- Published on Wednesday, 12 December 2012 20:52
- Written by Max V. de Leon / Reporter
FILIPINO businessmen 
are bullish about the country’s economic prospects for next year, 
projecting up to 7-percent growth in gross domestic product (GDP) for 
the whole of 2013.
Lawyer Miguel Varela, 
president of the Philippine Chamber of Commerce and Industry (PCCI), 
said on Wednesday that driving the growth for next year would be new 
investments, public-private partnership projects and election spending.
“A 7-percent [GDP] growth can be easily achieved,” Varela added.
But he expressed 
apprehension over the “overvalued” peso, which he said could restrict a 
faster economic growth because of its ill effects on the buying power of
 overseas Filipino workers and their families, as well as the export 
sector.
Also, according to 
Varela, the only factor that may turn the tide against the Philippine 
economy is a sudden drastic change in policies that would affect the 
improving investor confidence in the country.
Sergio Ortiz-Luis, 
president of the Philippine Exporters Confederation Inc., said 
businessmen dread policy flip-flops, which, he added, characterized the 
previous administration, and remained as a major reason the country has 
not matched its Southeast Asian neighbors in terms of foreign direct 
investment inflows.
“Next year we can grow
 at least 5 percent to 6 percent, and if we are lucky, even 7 percent. 

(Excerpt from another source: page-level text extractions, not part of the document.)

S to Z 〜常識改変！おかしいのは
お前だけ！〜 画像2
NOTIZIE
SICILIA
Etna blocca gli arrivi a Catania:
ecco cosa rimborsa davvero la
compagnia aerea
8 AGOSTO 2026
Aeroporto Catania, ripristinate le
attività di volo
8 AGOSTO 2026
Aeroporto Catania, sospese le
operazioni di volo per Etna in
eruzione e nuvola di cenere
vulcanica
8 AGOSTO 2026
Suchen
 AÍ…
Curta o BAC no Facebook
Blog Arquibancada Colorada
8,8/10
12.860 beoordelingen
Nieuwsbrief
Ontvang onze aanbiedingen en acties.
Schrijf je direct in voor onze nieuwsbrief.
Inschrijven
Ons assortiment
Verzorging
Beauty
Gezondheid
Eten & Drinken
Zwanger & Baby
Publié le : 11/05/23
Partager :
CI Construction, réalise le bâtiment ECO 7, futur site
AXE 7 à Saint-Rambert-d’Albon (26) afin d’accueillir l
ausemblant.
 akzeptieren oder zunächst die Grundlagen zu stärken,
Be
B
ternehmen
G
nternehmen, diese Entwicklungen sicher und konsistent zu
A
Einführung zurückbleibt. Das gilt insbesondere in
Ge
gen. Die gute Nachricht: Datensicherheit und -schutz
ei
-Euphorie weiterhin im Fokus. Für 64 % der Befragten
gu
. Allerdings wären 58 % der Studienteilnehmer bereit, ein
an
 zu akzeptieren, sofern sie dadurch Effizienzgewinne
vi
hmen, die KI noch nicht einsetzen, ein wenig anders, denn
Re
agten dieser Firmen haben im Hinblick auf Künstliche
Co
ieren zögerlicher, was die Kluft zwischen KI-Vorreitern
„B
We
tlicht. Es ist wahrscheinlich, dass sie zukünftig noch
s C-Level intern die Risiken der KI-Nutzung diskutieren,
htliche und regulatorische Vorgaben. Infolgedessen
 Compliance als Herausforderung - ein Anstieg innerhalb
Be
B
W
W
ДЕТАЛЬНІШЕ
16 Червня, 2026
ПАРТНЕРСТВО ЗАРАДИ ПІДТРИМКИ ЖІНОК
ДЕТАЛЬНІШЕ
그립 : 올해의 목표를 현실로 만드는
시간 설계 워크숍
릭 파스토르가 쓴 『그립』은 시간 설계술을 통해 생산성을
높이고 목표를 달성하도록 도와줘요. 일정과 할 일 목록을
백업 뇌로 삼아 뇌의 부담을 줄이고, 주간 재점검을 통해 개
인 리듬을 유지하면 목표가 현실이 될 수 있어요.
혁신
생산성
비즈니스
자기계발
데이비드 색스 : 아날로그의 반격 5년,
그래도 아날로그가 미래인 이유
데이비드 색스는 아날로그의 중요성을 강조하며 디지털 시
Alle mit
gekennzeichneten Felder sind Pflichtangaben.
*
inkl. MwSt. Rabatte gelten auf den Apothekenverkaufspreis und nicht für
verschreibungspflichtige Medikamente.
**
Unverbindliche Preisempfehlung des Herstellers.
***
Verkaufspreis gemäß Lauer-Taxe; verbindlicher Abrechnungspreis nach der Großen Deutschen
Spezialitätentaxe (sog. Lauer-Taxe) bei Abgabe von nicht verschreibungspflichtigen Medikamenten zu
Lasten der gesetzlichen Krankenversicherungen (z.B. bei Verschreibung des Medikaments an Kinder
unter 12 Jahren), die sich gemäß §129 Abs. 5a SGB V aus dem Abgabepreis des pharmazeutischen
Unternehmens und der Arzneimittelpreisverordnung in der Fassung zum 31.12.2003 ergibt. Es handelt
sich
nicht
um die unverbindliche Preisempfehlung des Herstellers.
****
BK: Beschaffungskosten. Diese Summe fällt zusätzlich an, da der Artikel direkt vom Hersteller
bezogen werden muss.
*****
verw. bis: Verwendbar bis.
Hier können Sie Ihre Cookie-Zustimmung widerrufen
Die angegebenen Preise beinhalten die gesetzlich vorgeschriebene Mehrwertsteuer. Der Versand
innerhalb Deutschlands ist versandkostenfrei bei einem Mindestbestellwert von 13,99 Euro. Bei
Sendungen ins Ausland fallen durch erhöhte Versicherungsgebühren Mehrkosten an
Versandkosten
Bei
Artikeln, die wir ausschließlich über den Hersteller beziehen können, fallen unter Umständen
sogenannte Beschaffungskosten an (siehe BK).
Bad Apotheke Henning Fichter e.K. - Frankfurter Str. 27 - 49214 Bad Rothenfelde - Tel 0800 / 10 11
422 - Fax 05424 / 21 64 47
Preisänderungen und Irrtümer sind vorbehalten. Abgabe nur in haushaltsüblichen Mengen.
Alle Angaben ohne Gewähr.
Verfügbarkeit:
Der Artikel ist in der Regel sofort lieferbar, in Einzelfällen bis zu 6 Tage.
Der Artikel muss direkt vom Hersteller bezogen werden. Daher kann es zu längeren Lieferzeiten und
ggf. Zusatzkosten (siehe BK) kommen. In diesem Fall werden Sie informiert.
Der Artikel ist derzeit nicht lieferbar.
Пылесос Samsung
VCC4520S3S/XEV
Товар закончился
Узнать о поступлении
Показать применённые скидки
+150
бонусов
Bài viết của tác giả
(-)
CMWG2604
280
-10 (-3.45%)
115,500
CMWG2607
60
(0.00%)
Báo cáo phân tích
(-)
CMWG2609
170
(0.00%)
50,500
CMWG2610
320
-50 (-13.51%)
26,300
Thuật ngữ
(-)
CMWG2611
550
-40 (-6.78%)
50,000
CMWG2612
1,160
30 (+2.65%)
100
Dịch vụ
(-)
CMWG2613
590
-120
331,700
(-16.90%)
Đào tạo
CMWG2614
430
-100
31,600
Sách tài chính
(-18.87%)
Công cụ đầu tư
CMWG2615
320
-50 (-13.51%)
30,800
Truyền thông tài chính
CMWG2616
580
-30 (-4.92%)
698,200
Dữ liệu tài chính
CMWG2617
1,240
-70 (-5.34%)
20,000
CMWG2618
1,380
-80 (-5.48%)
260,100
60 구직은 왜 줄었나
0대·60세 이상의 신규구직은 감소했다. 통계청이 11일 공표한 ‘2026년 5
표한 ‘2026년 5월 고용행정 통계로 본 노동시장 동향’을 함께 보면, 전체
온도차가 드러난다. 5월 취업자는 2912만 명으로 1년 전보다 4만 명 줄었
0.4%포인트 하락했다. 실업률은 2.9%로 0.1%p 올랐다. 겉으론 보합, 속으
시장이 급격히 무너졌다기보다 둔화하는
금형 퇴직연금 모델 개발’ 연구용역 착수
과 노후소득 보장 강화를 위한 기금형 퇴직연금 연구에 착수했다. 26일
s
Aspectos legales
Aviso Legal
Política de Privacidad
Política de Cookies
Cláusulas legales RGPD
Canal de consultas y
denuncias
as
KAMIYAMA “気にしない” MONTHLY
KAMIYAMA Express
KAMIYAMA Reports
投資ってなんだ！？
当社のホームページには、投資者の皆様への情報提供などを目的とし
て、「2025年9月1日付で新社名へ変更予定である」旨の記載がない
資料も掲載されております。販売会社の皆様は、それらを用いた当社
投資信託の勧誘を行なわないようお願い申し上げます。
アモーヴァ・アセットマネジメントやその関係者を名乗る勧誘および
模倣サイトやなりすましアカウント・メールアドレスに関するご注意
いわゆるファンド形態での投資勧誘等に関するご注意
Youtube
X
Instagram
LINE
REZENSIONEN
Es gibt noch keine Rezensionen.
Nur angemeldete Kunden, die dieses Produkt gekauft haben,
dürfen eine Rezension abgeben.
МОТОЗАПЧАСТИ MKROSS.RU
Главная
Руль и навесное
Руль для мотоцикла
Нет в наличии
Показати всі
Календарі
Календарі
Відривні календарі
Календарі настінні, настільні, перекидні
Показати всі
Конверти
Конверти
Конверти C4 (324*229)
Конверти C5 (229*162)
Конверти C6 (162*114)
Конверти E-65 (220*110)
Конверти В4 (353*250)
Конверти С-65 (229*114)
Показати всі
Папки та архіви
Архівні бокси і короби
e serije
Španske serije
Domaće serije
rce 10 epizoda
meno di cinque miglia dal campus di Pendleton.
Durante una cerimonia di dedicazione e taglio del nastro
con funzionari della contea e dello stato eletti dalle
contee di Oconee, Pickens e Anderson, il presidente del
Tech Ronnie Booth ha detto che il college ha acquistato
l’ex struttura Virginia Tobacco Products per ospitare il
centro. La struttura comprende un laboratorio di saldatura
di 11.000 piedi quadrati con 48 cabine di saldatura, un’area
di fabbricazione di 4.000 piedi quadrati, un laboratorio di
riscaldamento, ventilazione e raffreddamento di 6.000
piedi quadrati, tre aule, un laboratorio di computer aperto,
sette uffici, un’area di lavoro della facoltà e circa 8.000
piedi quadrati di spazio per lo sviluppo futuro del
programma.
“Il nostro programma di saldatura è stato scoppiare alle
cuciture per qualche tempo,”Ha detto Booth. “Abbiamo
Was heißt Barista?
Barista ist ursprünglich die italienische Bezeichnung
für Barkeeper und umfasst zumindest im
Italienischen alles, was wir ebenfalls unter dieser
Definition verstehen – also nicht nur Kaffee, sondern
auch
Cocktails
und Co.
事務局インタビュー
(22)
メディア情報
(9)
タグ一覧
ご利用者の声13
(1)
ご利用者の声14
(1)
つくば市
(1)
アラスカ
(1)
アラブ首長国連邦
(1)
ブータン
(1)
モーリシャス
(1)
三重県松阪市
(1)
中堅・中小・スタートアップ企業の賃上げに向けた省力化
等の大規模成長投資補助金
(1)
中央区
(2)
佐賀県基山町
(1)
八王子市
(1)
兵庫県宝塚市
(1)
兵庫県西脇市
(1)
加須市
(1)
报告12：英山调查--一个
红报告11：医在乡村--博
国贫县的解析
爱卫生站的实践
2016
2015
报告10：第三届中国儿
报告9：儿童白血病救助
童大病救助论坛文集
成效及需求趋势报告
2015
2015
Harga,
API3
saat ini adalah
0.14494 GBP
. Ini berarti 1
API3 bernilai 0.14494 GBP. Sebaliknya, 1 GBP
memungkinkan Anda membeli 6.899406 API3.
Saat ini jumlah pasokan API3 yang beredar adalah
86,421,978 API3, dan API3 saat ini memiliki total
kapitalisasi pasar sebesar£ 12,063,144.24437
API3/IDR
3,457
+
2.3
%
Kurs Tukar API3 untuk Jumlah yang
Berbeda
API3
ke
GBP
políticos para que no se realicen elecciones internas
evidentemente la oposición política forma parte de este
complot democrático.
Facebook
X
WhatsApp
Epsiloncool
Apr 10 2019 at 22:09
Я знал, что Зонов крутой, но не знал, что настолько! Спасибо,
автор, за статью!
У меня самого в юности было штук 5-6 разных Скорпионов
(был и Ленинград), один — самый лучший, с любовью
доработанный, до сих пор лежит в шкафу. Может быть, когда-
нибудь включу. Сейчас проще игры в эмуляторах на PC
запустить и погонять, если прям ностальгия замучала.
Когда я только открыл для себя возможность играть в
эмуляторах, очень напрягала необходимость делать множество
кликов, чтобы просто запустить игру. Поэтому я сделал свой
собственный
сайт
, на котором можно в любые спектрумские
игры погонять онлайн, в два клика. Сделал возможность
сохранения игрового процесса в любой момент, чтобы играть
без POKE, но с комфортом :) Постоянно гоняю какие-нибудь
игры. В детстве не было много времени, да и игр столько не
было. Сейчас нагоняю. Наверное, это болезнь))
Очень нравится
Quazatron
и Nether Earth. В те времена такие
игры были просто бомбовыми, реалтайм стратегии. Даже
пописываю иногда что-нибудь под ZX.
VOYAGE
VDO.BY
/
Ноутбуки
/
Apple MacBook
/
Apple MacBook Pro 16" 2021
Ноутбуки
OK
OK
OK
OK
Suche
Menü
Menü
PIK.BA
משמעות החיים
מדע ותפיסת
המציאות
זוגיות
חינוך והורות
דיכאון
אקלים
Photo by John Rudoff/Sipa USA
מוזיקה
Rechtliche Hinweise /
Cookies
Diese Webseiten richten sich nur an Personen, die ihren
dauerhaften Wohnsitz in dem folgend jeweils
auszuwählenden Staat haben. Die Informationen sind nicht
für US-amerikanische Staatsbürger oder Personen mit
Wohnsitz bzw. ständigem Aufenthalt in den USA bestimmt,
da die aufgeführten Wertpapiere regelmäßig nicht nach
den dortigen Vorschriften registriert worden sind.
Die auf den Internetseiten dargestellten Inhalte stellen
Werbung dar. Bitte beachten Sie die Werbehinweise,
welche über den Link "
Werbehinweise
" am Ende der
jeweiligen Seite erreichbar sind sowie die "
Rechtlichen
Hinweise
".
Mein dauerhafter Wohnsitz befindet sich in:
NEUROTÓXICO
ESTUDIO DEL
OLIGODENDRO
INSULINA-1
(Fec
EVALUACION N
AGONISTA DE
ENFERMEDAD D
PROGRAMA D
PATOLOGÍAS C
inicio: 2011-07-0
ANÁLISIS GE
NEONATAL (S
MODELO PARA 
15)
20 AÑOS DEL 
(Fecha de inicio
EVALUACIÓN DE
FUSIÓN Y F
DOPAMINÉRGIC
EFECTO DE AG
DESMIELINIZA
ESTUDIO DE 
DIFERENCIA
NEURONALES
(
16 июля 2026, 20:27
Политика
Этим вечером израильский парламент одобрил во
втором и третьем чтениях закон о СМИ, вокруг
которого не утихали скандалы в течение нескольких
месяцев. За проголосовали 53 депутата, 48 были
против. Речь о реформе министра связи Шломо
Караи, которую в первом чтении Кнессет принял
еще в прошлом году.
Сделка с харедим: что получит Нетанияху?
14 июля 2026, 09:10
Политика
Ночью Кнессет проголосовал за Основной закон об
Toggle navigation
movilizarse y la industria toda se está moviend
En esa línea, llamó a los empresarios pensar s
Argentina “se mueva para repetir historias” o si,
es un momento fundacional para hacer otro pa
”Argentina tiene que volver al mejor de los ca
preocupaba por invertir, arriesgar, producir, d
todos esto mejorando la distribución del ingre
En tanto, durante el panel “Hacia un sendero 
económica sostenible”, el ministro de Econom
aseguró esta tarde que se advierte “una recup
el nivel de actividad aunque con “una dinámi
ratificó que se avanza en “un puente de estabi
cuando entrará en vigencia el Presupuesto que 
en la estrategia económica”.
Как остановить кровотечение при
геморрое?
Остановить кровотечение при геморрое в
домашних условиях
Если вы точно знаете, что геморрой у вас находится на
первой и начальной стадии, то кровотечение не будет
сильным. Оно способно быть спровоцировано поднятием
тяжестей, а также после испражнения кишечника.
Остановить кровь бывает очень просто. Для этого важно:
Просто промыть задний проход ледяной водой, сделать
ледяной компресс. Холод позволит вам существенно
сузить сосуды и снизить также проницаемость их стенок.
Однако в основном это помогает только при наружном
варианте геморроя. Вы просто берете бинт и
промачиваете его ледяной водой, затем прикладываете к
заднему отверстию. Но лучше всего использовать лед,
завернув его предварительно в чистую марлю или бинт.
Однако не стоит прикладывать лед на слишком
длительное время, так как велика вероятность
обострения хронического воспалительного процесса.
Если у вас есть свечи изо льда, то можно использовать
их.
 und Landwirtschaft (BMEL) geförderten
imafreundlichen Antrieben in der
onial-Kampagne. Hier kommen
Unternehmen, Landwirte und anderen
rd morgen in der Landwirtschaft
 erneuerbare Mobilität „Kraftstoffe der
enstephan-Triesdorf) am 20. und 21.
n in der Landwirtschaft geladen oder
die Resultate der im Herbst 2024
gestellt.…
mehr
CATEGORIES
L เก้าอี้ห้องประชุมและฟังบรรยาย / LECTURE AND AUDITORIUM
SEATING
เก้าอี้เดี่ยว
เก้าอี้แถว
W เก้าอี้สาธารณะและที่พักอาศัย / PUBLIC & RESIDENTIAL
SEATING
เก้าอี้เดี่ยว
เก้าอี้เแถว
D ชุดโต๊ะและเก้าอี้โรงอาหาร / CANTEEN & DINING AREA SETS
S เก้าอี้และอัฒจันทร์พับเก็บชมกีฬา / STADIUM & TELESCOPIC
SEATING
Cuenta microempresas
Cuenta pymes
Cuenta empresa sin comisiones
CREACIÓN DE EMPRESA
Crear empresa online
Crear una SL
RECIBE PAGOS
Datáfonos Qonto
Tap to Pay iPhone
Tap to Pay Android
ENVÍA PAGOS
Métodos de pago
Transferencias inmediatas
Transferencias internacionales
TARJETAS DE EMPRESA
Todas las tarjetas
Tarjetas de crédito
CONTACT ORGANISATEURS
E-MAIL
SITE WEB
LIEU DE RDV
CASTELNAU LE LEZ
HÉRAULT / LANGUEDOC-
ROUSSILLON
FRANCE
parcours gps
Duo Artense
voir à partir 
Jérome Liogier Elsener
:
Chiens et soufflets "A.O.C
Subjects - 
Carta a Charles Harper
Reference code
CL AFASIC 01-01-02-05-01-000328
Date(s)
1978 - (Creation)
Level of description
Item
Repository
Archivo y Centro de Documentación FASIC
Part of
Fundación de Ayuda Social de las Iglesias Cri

But we should be careful,” Ortiz-Luis added.
The economy 
outperformed expectations in the first three quarters of 2012 with a 
6.5-percent GDP growth, capped by a 7.1-percent increment in July to 
September.
Alfredo M. Yao, PCCI 
chairman, said business is feeling the effects of the improving economy 
but more improvements on the policy side are needed to sustain the 
growth.
“Now is the time to grab the opportunity and make it sustainable,” Yao added.
Donald Dee, vice 
chairman of PCCI, said 2013 should be devoted to the preparation of the 
different sectors of the economy for the borderless regime in the 
Southeast Asian region by 2015 and make them competitive.
He added that focus 
should be on policies and programs that will address the country’s high 
cost of power and doing business and industrial competitiveness.
“We have three years 
to prepare for the Asean economic community. Energy cost should go down,
 as well as logistics, which is tied to infrastructure, and utilities. 
We need clear industrial policies to get back the light industries like 
garments,” Dee said.
Association of 
Southeast Asian Nations (Asean) groups the Philippines, Brunei 
Darussalam, Cambodia, Indonesia, Laos, Malaysia, Myanmar, Singapore, 
Thailand and Vietnam.
Dee said the 
government should also manage the appreciation of the local currency as 
the strong peso is making imported products cheaper, thus, diminishing 
the ability of domestic industries to compete.
With local manufacturers losing their competitiveness, the eventual result is shedding of jobs, he added.
Ortiz-Luis said the 
Bangko Sentral ng Pilipinas and the Department of Finance have over a 
hundred of weapons in their arsenal to manage the appreciation of the 
“overvalued peso.” Among these are the regulation of special deposit 
accounts and portfolio investments and payment of foreign loans.